Born at Kleve, capital of the Duchy of Cleves, which was occupied at the time by the United Provinces, he was apprenticed by his father to a silk mercer, but having secretly acquired a passion for etching and drawing, was sent to Leeuwarden, where he boarded in the house of Lambert Jacobszoon, a Mennonite, better known as an itinerant preacher than as a painter. Here Flinck was joined by Jacob Backer, and the companionship of a youth determined like himself to be an artist only confirmed his passion for painting. Amongst the neighbours of Jacobszon at Leeuwarden were the sons and relations of Rombertus van Uylenburgh, whose daughter Saskia married Rembrandt in 1634. Other members of the same family lived at Amsterdam, cultivating the arts either professionally or as amateurs. The pupils of Lambert probably gained some knowledge of Rembrandt by intercourse with the Ulenburgs. Certainly Joachim von Sandrart, who visited Holland in 1637, found Flinck acknowledged as one of Rembrandt's best pupils, and living habitually in the house of the dealer Hendrick van Uylenburgh at Amsterdam. For many years Flinck laboured on the lines of Rembrandt, following that master's style in all the works which he executed between 1636 and 1648. With aspirations as a history painter, however, he looked to the swelling forms and grand action of Peter Paul Rubens, which led to many commissions for official and diplomatic painting. Flinck's relations with Cleves became in time very important. He was introduced to the court of the Great Elector, Friedrich Wilhelm I of Brandenburg, who possessed the Duchy and who married in 1646 Louisa of Orange. He obtained the patronage of John Maurice of Nassau, who was made stadtholder of Cleves in 1649. In 1652 a citizen of Amsterdam, Flinck married in 1656 an heiress, Sophie van der Houven, daughter of a director of the Dutch East India Company. Flinck was already well known in the patrician circles over which the brothers Cornelis and Andries de Graeff and the alderman Jan Six presided; he was on terms of intimacy with the poet Joost van den Vondel and the treasurer Johannes Uitenbogaard. In his house, adorned with casts after the Antique, costumes, and a noble collection of prints, he often received the stadtholder John Maurice, whose portrait is still preserved in the work of the learned Caspar Barlaeus. Flinck died in Amsterdam on 2 February 1660.
Works
The earliest of Flinck's authentic pieces is a portrait of a lady, dated 1636, in the gallery of Brunswick. His first subject picture is the Blessing of Jacob , in the Rijksmuseum Amsterdam. Both are thoroughly Rembrandtesque in effect as well as in vigour of touch and warmth of flesh tints. The four civic guards of 1642, and the twelve musketeers with their president in an arm-chair ; in the Stadhuis, Amsterdam, are fine specimens of composed portrait groups.

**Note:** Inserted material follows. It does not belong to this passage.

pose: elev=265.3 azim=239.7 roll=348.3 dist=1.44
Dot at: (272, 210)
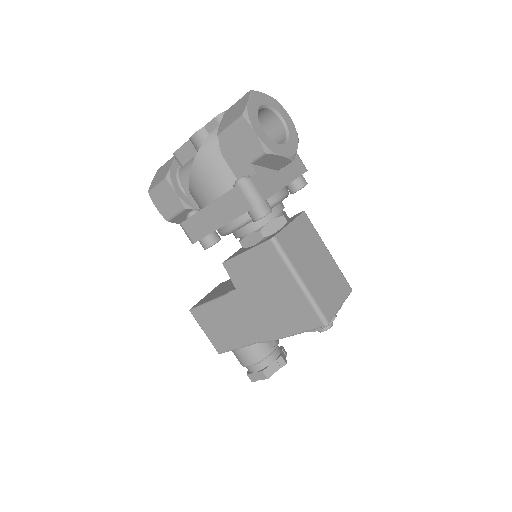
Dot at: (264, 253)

But the best of Flinck's productions in this style is the peace of Münster in the Rijksmuseum, a canvas with 19 life-size figures full of animation in the faces, "radiant with Rembrandtesque colour," and admirably distributed. Flinck here painted his own likeness to the left in a doorway. The mannered period of Flinck is amply illustrated in the Marcus Curius Dentatus refuses the gifts of the Samnites, and Solomon receiving Wisdom, in the Palace on the Dam at Amsterdam. Here it is that Flinck shows most defects, being faulty in arrangement, gaudy in tint, flat and shallow in execution, that looks as if it had been smeared with violet powder and rouge. The chronology of Flinck's works, so far as they are seen in public galleries, comprises, in addition to the foregoing, the Grey Beard of 1639 at Dresden, A Young Archer from 1640 in the Wallace Collection, the Girl of 1641 at the Louvre, a portrait group of a male and female at Rotterdam, a lady at Berlin. In November 1659 the burgomaster of Amsterdam contracted with Flinck for 12 canvases to represent four heroic figures of David and Samson and Manius Curius Dentatus and Horatius Cocles, and scenes from the Batavians and Romans. Flinck was unable to finish more than the sketches. After his death Rembrandt was asked to fill one of the commissions, and produced his last great history picture, the Conspriracy of Claudius Civilis, which the authorities rejected. In the same year he received a flattering acknowledgment from the town council of Cleves and the completion of a picture of Solomon which was a counterpart of the composition at Amsterdam. This and other pictures and portraits, such as those of Friedrich Wilhelm and John Maurice, and the allegory of Louisa of Orange attended by Victory and Fame and other figures at the cradle of the first-born son of the elector, have disappeared. Of several pictures which were painted for the Great Elector, none are preserved except the Expulsion of Hagar in the Berlin museum.